Artur Mas llegaba al Palacio de Justicia, sede del Tribunal Superior de Justicia de Cataluña, a las 9.45 horas de la mañana después de un perfectamente planificado largo recorrido por la Avenida Lluís Companys de Barcelona. No venía solo. Estaba arropado por todos los consellers de su Gobierno en funciones, entre ellos el de Justicia, Germà Gordó; la todavía presidenta del Parlament, Núria de Gispert; una numerosa representación de los miembros de la candidatura de Junts pel Sí; el candidato de la CUP, Antonio Baños, y más de 400 alcaldes. Caminaba parsimoniosamente. Engolado. Pagado de sí mismo y orgulloso del momento.
Al llegar a las escaleras del TSJC, las 2.000 personas que sitiaban el TSJC congregadas en su apoyo rompían en cánticos como "Mas president, Catalunya independent", "Tots som Mas", "Independència", "Fora la Justícia española"… para finalmente cantar Els Segadors y la canción "L'Estaca" de Lluís Llach. La escena era coloreada por centenares de banderas independentistas, esteladas. Ninguna senyera. Paroxismo procesista en un escenario sociopsicológico de histeria colectiva.

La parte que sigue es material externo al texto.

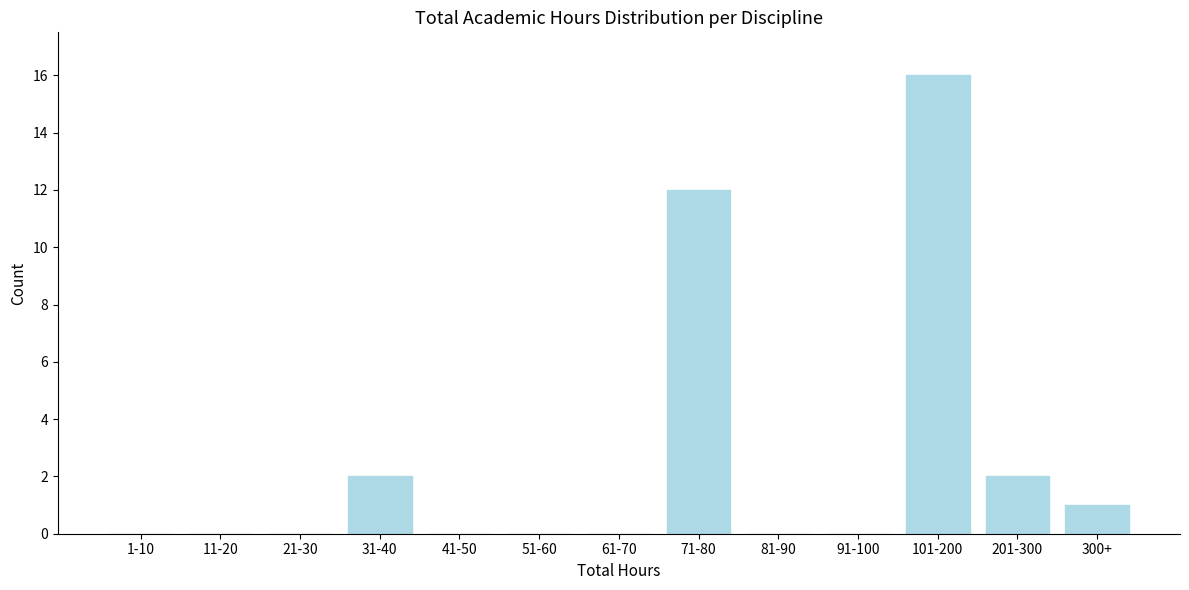

Reading left to right, transcribe all the data shown in this chart.

1-10=0	11-20=0	21-30=0	31-40=2	41-50=0	51-60=0	61-70=0	71-80=12	81-90=0	91-100=0	101-200=16	201-300=2	300+=1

Artur Mas entró a declarar. Su épica a las puertas del Palacio de Justicia se transmutó en cobardía dentro de la sala delante de los magistrados, eludiendo su responsabilidad asumida en público para centrifugarla en los voluntarios de la farsa de referéndum que costó a los catalanes 13 millones de euros. Un valiente muy cobarde en línea con lo que ha sido toda su vida. Artur Mas quiso ser mesías y ahora suplica por convertirse en un mártir sin pasar por el martirio.
Al salir, el tribunal de justicia seguía sitiado por los seguidores de un imputado por desobediencia, prevaricación, usurpación de funciones y malversación de fondos públicos. Un representante del Estado que había engañado al Estado, según sus propias palabras. La escena era propia de un régimen e indigna de una democracia. Con una escenografía medida y estudiada, levantó el brazo. Lo extendió como hacían los dictadores antaño, aunque él lo hace con una particularidad, ocultando el pulgar y abriendo los cuatro dedos de su mano, simbolizando las cuatro barras, y saludó. El caudillo del proceso tenía su momento de gloria.
Pero la imagen más impactante dentro del impacto brutal que significa ver asediada una corte judicial para coaccionar la decisión de los jueces no era la de los consejeros escoltando al imputado, ni la de la presidenta del Parlament llorando en un ridículo remedo de plañidera política, ni la de una multitud de personas enfervorecidas. No. Lo realmente impactante era ver, mientras Mas saludaba brazo en alto, a cientos de alcaldes esgrimiendo como armas los bastones de mando de sus ayuntamientos. Blandiendo unos bastones de mando que en ese contexto habían dejado de representar el símbolo la autoridad de un alcalde democrático para, vejados en su función, transformarse en primitivas armas ofensivas como símbolo de la deriva autoritaria y del secuestro de las instituciones de todos los ciudadanos por el separatismo en Cataluña.
Bastones transformados en palos, en lanzas, en remedos de porras que metafóricamente se ponían al servicio del cacique. Símbolos de la autoridad que al alzarse y empuñarse como vulgares objetos perdían su dignidad para convertirse en la metáfora de la amenaza violenta a la democracia que plantean aquellos que han decidido romper con las reglas de juego democrático usando y abusando de las instituciones, anunciando el desacato y la desobediencia de leyes y sentencias, cruzando así todas las líneas rojas que delimitan el respeto al marco de convivencia democrático, emprendiendo el camino a sedición.
Preguntaba Artur Mas a los magistrados que le interrogaban si "el tribunal debe juzgar "si comportarse como un demócrata equivale a actuar como un delincuente". Lo que nos preguntamos los catalanes es si en Cataluña comportase como un delincuente equivale a actuar como un demócrata si eres el presidente de la Generalitat de Cataluña. Y, sobre todo, cómo va a defenderse nuestra democracia de sus enemigos.